PAGE TEXT ▸
- Opening Delimiter -

The Seaside. Byproduct / Whiteshirt #15

When summer gets mellow and the shadows grow longer, I feel the urge to go to the seaside. No matter what day it is and how much work still presses me. That seaside with long and empty beaches and well tended hotels that are almost always empty.
The sun so soft and the water warm and at nights it would get chilly sometimes.

This was my favourite time of the year! After a long and hot summer in the city, two weeks of bliss before school would start again – back in the heavy, cold and grey Bucharest of the 1980es, dominated by the smells of mineral oil and metallic sweat.
My grandparents would be there at the seaside too, and so would their friends – actually, most adults around me seemed to be architects back in the day.
A bunch of 30 people who knew one another, with a beach all to themselves.

For me, there was a lot to be done – digging in the sand and building the greatest castles with my grandfather – who would also dig trenches, if it got really windy. (After all, he had been an artillerist in WWII and seen Crimea from this angle, so he never left town without his loyal Linemann-shovel.) We`d swim and we`d jump from the wave-breaker, we`d snorkel and play mini golf in the evenings. The food was more like potato mash, meat balls and some non descript sauce, but it was ok. I don`t remember eating fish, though.

For the grown ups, it was lying in the sun, chat all day, smoke filterless fags and drink beer from green or brown bottles that all looked the same.
And sometimes there were waves! After the waves, the water would stay foamy for another few days. That`s when I got it: beer was a byproduct of the sea! Like oil, that came from the earth, beer would come from the sea. That`s why sometimes the sea would foam. Some surplus from down below. Something that Neptune would produce in the depths, every time he`d get angry – and somehow the refinery at Cap Midia would bottle the thing up and sell it on the beach in those half liter bottles.

Olimp Resort in the 1980es. Economica.net

The seaside was so pleasantly empty back then. When I went with friends, on my own for the first time, around 1995, I was taken aback by the crowded beaches. Never had I seen anything like that, towel after towel lining up to the horizon, people scurrying to get drinks at the terraces – all a very stressful chaos.
My friends laughed and told me it had always been this crowded. My mind was probably playing me a trick.

- Closing Delimiter -

STORED DATA ▸
- Opening Delimiter -

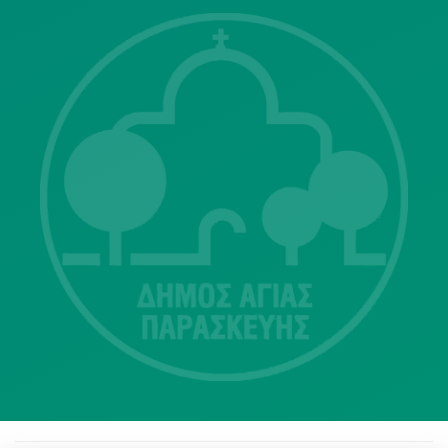
Λ. Μεσογείων 415-417 Τ.Κ.15343
Αγία Παρασκευή
213 2004500
dimos@agiaparaskevi.gr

- Closing Delimiter -

TASKS AND EXERCISES ▸
1. Rewrite the seaside memoir starting at "When summer gets" and ending at "and metallic sweat.", putting "evenings" in place of "shadows".
2. Carry on the seaside memoir from the point where it stops.
The lines play no part in this work.

TASK RESPONSES ▸
1.
When summer gets mellow and the evenings grow longer, I feel the urge to go to the seaside. No matter what day it is and how much work still presses me. That seaside with long and empty beaches and well tended hotels that are almost always empty.
The sun so soft and the water warm and at nights it would get chilly sometimes.

This was my favourite time of the year! After a long and hot summer in the city, two weeks of bliss before school would start again – back in the heavy, cold and grey Bucharest of the 1980es, dominated by the smells of mineral oil and metallic sweat.

2.
It took me a while to get it: all these people around me were actually architects working for the Carpați Design Institute. Especially at the furniture department. It was their job to check how the hotel interiors had survived the tourist season. So mum and the others would measure and record the findings and make proposals for adapting the fittings for next summer. It was a practical 2 week work-vacation that they would get from the institute. That also explained why my mother would spend many evenings moving furniture around and endlessly “improving” the room`s layout.
Like so many things from the 80es, it was a trick and we were the lab rats. Leisure was a pleasant byproduct, as long as the production would be kept up.

Eforie Resort in 1939. Grandma, aged 23, is 2nd from the right. The flowerpots were still the same in the 1980es.

This text is part of the WhiteShirtProject: Like a snake sheds its skin, I shed a series of white shirts while writing down memories – to be found in this link.

First Kiss /White Shirt #14

was much better than first sex, of course. I was 14 and a half and completely smitten with my blue-eyed classmate. And certain that he was in love with the blonde, green eyed and very conscious diva of our class.
And I was a tomboy. So we were – just friends. 

In spring, rumour had it that they had already kissed (!!) some day when they were on “hallway duty” (something we had to do at school in the 1990es). I cried for some nights.  I decided to go to her birthday that Friday in May, to see the disaster with my own eyes and get it out of my head once and for all. 

We were dancing in semi-darkness to the Dirty Dancing soundtrack, a bunch of unfinished, excited teenagers. He eventually asked me for a dance. Surely out of pity, I thought… The tense atmosphere, he sure felt bad for me, cos we`re friends, he knows, of course he knows.. let’s have another dance, he said. More pity, I thought.

But then he suddenly kissed me breathless. I almost fainted. We stuck together for another few songs, discovering… nothing mattered and no one seemed to be around us any more. And then he suddenly left.

I didn’t sleep `til Monday. 

When he told me in the corridor that it had been a mistake. A debt, so to say.

It took me a while to gather my broken ego off the hallway floor. 

I kissed some idiot three houses down on his street two days later.

We were both left with a weakness for one another, but somehow never got the timing right. 
“I didn’t know what else to do that night, so I ran away,” he told me much later.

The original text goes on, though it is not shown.